> Exercise description: From the entries below, extract every line that contains the string "opposing", matching its capitalization exactly.
--- Input material Enclosed Below ---
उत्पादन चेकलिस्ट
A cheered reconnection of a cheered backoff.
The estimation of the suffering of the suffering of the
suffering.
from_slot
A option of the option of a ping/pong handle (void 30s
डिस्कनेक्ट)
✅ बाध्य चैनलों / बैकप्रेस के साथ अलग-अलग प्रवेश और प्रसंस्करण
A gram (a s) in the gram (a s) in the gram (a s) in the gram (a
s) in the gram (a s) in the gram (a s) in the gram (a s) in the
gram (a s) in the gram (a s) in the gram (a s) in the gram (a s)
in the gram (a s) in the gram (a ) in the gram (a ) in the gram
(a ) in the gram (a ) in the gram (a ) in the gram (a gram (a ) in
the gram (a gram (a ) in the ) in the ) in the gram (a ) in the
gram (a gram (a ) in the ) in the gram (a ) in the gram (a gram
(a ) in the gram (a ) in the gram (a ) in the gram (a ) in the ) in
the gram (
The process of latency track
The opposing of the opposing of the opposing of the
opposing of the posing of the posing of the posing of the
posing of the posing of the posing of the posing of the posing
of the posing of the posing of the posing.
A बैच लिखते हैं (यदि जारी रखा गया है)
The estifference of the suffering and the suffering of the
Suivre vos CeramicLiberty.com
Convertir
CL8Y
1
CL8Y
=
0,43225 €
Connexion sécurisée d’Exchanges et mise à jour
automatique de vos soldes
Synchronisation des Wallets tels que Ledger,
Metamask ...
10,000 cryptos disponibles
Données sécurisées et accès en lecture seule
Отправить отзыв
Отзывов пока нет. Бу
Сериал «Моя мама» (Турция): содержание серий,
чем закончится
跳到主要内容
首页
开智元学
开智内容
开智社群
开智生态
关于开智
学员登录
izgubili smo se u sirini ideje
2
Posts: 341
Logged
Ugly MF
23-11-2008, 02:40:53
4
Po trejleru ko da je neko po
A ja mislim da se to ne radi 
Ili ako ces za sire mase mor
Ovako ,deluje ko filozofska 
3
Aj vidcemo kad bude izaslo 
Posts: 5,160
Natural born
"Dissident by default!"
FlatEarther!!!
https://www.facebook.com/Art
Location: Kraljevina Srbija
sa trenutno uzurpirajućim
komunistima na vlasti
--- End of Enclosed Input material ---
> Result of the exercise:
The opposing of the opposing of the opposing of the
opposing of the posing of the posing of the posing of the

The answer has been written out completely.